[Items from a dataset]
*****

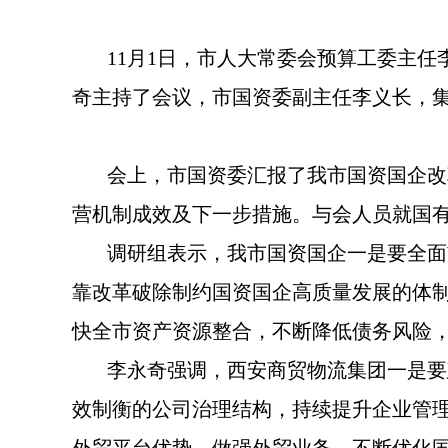
11月1日，市人大常委会预算工委主任
奇主持了会议，市国资委副主任李义长，
会上，市国资委汇报了我市国资国企改革
营机制成效及下一步措施。与会人员就国
调研组表示，我市国资国企一是要全面贯
靠改革破除制约国资国企高质量发展的体
快全市资产资源整合，不断降低债务风险
李永奇强调，西安商贸物流集团一是要建
效制衡的公司治理结构，持续提升企业管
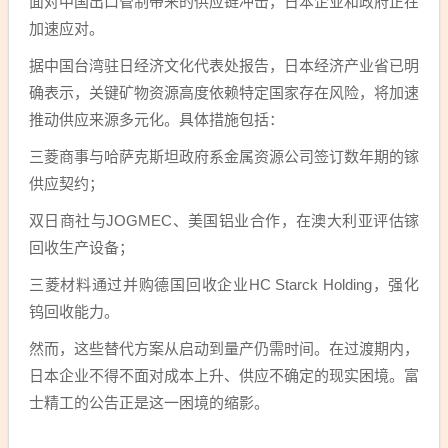
面对中国出口管制带来的供应链冲击，日本企业和政府正在
加速应对。
据中国台湾驻日经济文化代表处报告，日本经济产业省已明
确表示，关键矿物资源高度依赖特定国家存在风险，将加速
推动供应来源多元化。具体措施包括：
三菱商事与哈萨克斯坦政府系金属资源公司签订数年期的镓
供应契约；
双日商社与JOGMEC、美国铝业合作，在澳大利亚评估镓
回收生产设备；
三菱材料通过并购德国回收企业HC Starck Holding，强化
钨回收能力。
然而，这些替代方案从启动到量产仍需时间。在过渡期内，
日本企业不得不面对成本上升、供应不确定的现实困境。富
士精工的公告正是这一困境的缩影。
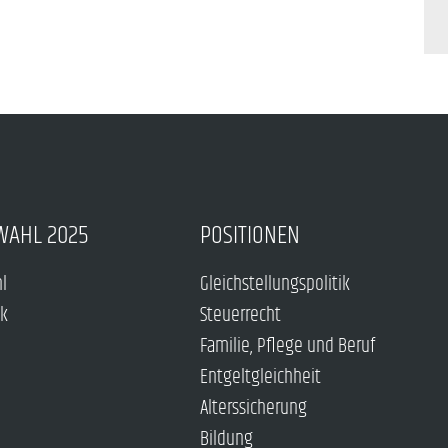
WAHL 2025
POSITIONEN
hl
Gleichstellungspolitik
ck
Steuerrecht
Familie, Pflege und Beruf
Entgeltgleichheit
Alterssicherung
Bildung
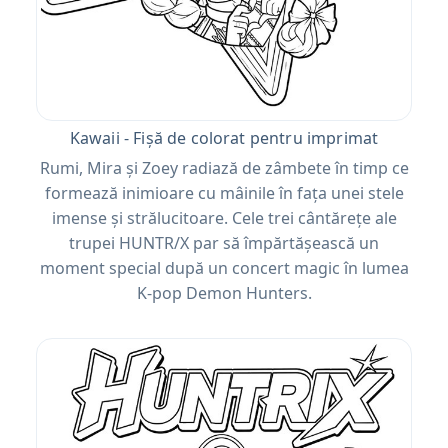
Kawaii - Fișă de colorat pentru imprimat
Rumi, Mira și Zoey radiază de zâmbete în timp ce
formează inimioare cu mâinile în fața unei stele
imense și strălucitoare. Cele trei cântărețe ale
trupei HUNTR/X par să împărtășească un
moment special după un concert magic în lumea
K-pop Demon Hunters.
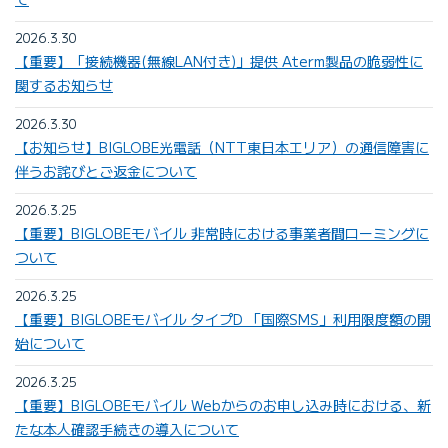
2026.3.30
【重要】「接続機器(無線LAN付き)」提供 Aterm製品の脆弱性に
関するお知らせ
2026.3.30
【お知らせ】BIGLOBE光電話（NTT東日本エリア）の通信障害に
伴うお詫びとご返金について
2026.3.25
【重要】BIGLOBEモバイル 非常時における事業者間ローミングに
ついて
2026.3.25
【重要】BIGLOBEモバイル タイプD 「国際SMS」利用限度額の開
始について
2026.3.25
【重要】BIGLOBEモバイル Webからのお申し込み時における、新
たな本人確認手続きの導入について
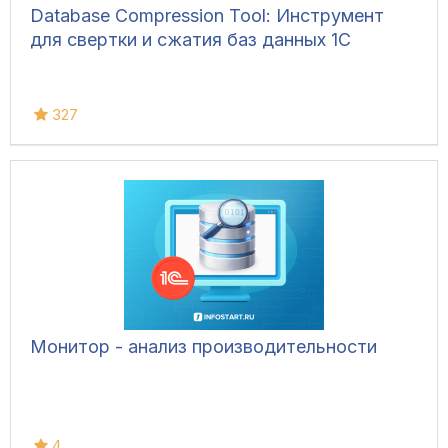
Database Compression Tool: Инструмент
для свертки и сжатия баз данных 1С
327
Монитор - анализ производительности
4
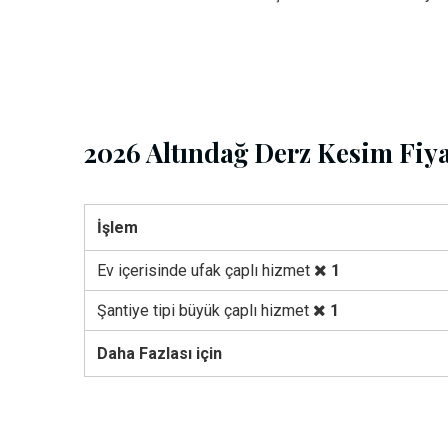
2026 Altındağ Derz Kesim Fiya
İşlem
Ev içerisinde ufak çaplı hizmet
1
Şantiye tipi büyük çaplı hizmet
1
Daha Fazlası için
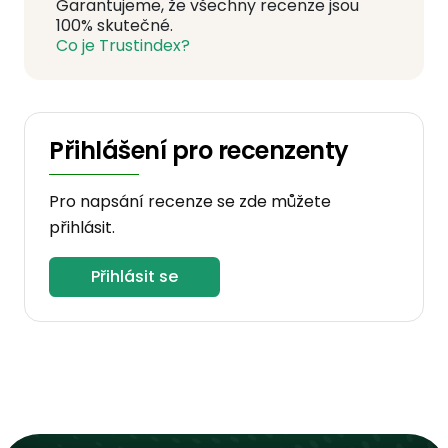
Garantujeme, že všechny recenze jsou
100% skutečné.
Co je Trustindex?
Přihlášení pro recenzenty
Pro napsání recenze se zde můžete
přihlásit.
Přihlásit se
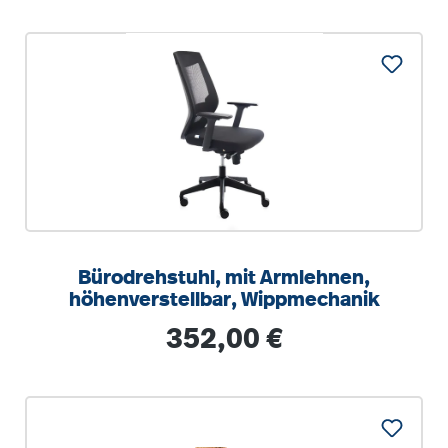
Bürodrehstuhl, mit Armlehnen,
höhenverstellbar, Wippmechanik
Regulärer Preis:
352,00 €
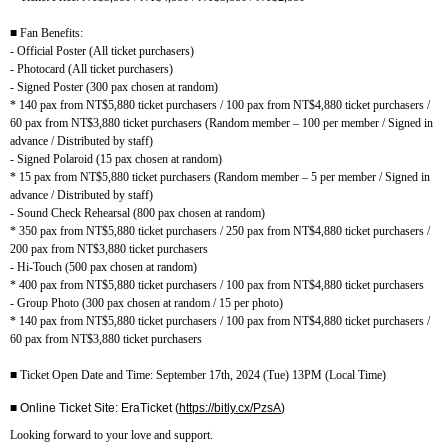
■
Fan Benefits:
- Official Poster (All ticket purchasers)
- Photocard (All ticket purchasers)
- Signed Poster (300 pax chosen at random)
* 140 pax from NT$5,880 ticket purchasers / 100 pax from NT$4,880 ticket purchasers /
60 pax from NT$3,880 ticket purchasers (Random member – 100 per member / Signed in
advance / Distributed by staff)
- Signed Polaroid (15 pax chosen at random)
* 15 pax from NT$5,880 ticket purchasers (Random member – 5 per member / Signed in
advance / Distributed by staff)
- Sound Check Rehearsal (800 pax chosen at random)
* 350 pax from NT$5,880 ticket purchasers / 250 pax from NT$4,880 ticket purchasers /
200 pax from NT$3,880 ticket purchasers
- Hi-Touch (500 pax chosen at random)
* 400 pax from NT$5,880 ticket purchasers / 100 pax from NT$4,880 ticket purchasers
- Group Photo (300 pax chosen at random / 15 per photo)
* 140 pax from NT$5,880 ticket purchasers / 100 pax from NT$4,880 ticket purchasers /
60 pax from NT$3,880 ticket purchasers
■
Ticket Open Date and Time: September 17th, 2024 (Tue) 13PM (Local Time)
■
Online Ticket Site: EraTicket (
https://bitly.cx/PzsA
)
Looking forward to your love and support.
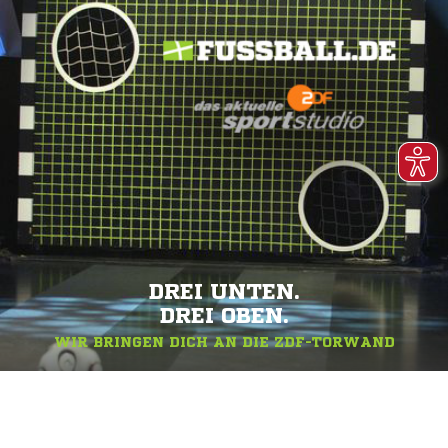
DREI UNTEN.
DREI OBEN.
WIR BRINGEN DICH AN DIE ZDF-TORWAND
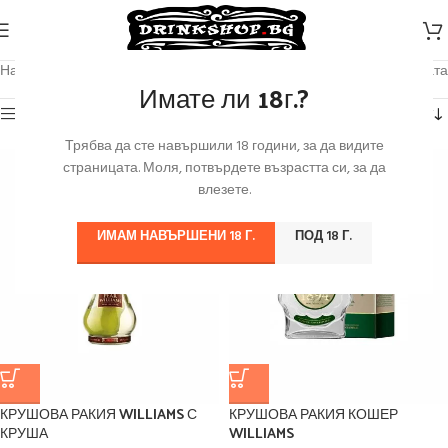
Начало
/
Алкохол
/
Ракия
Показване на 1–12 от 67 резултата
Имате ли 18г.?
Категории
Трябва да сте навършили 18 години, за да видите
страницата. Моля, потвърдете възрастта си, за да
влезете.
ИМАМ НАВЪРШЕНИ 18 Г.
ПОД 18 Г.
КРУШОВА РАКИЯ WILLIAMS С
КРУШОВА РАКИЯ КОШЕР
КРУША
WILLIAMS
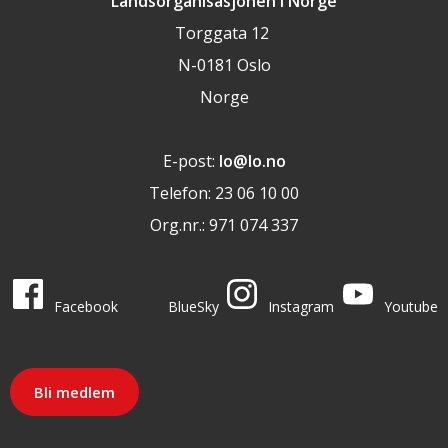
Landsorganisasjonen i Norge
Torggata 12
N-0181 Oslo
Norge
E-post:
lo@lo.no
Telefon: 23 06 10 00
Org.nr.: 971 074 337
LO i sosiale medier
LO på
LO på
LO på
LO på
Facebook
BlueSky
Instagram
Youtube
Bli medlem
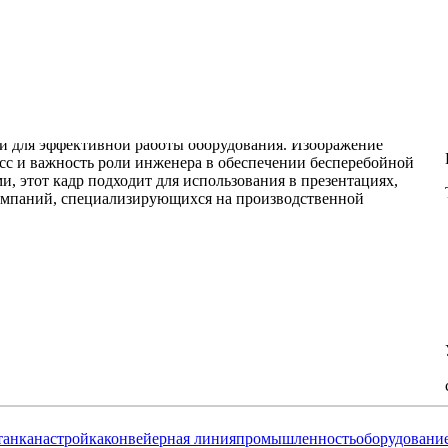
танка
настройка
конвейерная линия
промышленность
оборудовани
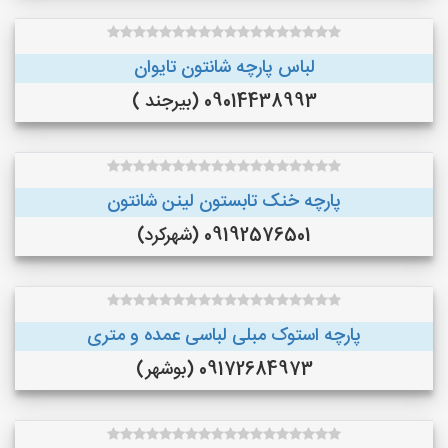
لباس پارچه شانتون تایوان
09014438993 (بیرجند )
پارچه خنک تابستون لینن شانتون
09192576501 (شهرکرد)
پارچه استوک مبلی لباسی عمده و متری
09172684973 (بوشهر)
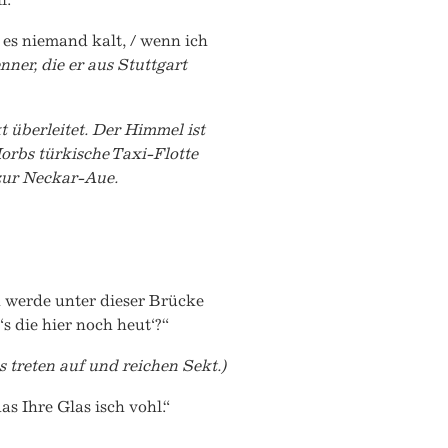
st es niemand kalt, / wenn ich
er, die er aus Stuttgart
 überleitet. Der Himmel ist
orbs türkische Taxi-Flotte
 zur Neckar-Aue.
ch werde unter dieser Brücke
t‘s die hier noch heut‘?“
 treten auf und reichen Sekt.)
as Ihre Glas isch vohl.“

*****

**Directive:** Would you copy all lines in the records where the string "شانتون" appears?

**Answer below:**
لباس پارچه شانتون تایوان
پارچه خنک تابستون لینن شانتون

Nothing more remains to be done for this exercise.